Expression for Gravitational Potential at a Point
Gravitational potential at a point in a gravitational field of a body is defined as the amount of work done in bringing a body of unit mass from infinity to that point without acceleration.
Let, earth to be a perfect sphere of radius R and mass M. The mass of the earth can be supposed to be concentrated at its centre O and now let us calculate the gravitational potential at any point P, where OP = r and r > R. Join OP and produce it onwards. Take two-point A and B on this line such that OA = x and AB = dx.

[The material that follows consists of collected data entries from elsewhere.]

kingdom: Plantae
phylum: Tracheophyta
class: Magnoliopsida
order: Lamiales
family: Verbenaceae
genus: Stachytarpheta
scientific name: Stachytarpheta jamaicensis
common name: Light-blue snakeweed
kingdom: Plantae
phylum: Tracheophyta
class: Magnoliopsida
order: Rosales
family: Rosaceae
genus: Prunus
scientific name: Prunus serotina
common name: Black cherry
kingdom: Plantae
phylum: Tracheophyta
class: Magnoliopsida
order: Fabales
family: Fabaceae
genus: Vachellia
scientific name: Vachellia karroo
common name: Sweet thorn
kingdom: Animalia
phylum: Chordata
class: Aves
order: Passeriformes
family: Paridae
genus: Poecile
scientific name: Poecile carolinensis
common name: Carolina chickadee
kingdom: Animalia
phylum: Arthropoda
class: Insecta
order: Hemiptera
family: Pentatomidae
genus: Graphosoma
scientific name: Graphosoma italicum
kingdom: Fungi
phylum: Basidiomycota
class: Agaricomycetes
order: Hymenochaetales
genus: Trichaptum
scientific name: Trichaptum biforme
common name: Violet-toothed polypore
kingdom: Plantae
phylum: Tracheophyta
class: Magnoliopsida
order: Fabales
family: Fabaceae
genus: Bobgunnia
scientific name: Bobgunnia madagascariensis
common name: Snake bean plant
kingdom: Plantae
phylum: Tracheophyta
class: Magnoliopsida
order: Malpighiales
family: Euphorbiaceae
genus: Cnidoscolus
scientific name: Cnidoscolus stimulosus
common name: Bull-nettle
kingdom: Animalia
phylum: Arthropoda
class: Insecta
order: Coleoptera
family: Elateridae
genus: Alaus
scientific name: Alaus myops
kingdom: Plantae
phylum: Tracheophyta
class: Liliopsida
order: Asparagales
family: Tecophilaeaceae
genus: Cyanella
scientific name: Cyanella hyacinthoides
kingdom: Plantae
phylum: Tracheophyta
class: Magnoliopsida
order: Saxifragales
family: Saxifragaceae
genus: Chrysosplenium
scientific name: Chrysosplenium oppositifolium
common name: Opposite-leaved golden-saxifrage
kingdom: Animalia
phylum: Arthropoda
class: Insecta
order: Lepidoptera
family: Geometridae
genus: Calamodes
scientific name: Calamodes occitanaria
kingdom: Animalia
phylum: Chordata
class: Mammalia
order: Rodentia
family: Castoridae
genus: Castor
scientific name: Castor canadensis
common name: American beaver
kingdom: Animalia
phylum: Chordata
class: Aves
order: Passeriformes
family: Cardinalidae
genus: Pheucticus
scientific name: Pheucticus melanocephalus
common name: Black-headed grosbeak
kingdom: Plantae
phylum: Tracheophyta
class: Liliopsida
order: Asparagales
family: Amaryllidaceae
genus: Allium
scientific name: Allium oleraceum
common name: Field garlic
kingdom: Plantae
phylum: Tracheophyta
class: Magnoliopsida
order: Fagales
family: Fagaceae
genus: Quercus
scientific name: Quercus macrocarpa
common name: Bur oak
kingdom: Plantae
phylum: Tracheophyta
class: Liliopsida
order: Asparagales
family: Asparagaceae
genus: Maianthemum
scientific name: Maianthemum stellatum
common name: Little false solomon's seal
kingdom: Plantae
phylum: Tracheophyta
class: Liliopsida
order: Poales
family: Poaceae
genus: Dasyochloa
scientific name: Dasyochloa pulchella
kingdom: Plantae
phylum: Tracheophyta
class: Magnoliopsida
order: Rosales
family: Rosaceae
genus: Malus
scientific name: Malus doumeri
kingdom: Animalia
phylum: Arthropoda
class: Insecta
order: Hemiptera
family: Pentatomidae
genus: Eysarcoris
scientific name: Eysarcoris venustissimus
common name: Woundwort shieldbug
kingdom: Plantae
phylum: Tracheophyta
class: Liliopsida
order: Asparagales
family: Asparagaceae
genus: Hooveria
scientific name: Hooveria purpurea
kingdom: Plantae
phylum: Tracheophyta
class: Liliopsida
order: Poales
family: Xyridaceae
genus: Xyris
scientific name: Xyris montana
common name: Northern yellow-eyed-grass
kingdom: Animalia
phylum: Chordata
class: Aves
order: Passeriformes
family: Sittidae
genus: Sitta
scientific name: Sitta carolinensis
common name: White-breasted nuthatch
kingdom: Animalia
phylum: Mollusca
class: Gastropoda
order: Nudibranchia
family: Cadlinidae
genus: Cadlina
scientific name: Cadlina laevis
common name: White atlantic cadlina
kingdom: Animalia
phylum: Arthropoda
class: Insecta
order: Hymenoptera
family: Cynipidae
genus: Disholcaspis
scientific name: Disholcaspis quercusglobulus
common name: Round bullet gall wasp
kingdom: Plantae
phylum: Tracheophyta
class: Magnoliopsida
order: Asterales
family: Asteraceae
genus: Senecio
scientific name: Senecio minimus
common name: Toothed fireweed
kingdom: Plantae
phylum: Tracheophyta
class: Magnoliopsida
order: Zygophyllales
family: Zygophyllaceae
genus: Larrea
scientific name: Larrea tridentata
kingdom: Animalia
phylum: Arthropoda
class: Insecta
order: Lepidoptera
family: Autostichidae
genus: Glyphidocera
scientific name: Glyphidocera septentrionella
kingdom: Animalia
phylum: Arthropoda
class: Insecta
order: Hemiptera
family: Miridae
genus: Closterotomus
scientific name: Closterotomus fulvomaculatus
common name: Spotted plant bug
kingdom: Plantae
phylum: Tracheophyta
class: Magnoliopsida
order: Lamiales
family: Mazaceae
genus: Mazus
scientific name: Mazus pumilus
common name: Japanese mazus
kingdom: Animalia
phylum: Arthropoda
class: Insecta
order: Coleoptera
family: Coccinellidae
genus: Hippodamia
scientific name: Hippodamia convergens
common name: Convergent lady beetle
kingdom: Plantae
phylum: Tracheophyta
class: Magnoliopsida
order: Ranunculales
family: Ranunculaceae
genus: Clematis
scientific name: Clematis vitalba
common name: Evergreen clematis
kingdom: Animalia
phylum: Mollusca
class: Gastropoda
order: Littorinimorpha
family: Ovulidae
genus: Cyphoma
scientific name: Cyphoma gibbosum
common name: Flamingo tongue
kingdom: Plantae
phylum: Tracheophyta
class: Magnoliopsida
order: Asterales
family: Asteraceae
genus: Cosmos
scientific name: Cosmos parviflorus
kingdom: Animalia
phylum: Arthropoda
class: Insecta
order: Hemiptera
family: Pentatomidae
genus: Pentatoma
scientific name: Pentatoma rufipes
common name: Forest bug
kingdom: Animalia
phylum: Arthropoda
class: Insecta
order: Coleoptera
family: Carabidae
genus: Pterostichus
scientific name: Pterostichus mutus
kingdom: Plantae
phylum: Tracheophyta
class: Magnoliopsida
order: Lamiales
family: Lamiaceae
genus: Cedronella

The gravitational force of attraction on a body of unit mass at point A will be:
\(F=\frac{GM\times 1}{{{x}^{2}}}=\frac{GM}{{{x}^{2}}}\).
Small amount of work done in bringing the unit mass of the body without acceleration through a small distance AB is:
\(dW=Fdx=\frac{GM}{{{x}^{2}}}dx\).
Total work done in bringing the body of unit mass from infinity to point P ca be obtained by integrating the above expression within the limits x = ∞ to x = r, we get:
∴ \(W=\int\limits_{\infty }^{r}{\frac{GM}{{{x}^{2}}}}dx=-\left( \frac{GM}{x} \right)_{\infty }^{r}=-GM\left[ \frac{1}{r}-\frac{1}{\infty } \right]=-\frac{GM}{r}\).
This work done is the measure of gravitational potential at P (i.e. VP)
\({{V}_{P}}=W=-\frac{GM}{r}\)… (1)
From equation (1):
1. The gravitational potential at a point is always negative.
2. When r = ∞ from (1), VP = 0 hence gravitational potential is maximum at infinity.
3. At the surface of earth, r = R therefore \({{V}_{P}}=-\frac{GM}{R}\) at the surface of earth.
The unit of gravitational potential is J/ kg. Dimensional formula of gravitational potential is:
\(\frac{Work}{Mass}=\frac{\left[ M{{L}^{2}}{{T}^{-2}} \right]}{\left[ M \right]}=\left[ {{M}^{0}}{{L}^{2}}{{T}^{-2}} \right]\).
Gravitational potential is a scalar field because at any point in space it has only magnitude and no direction.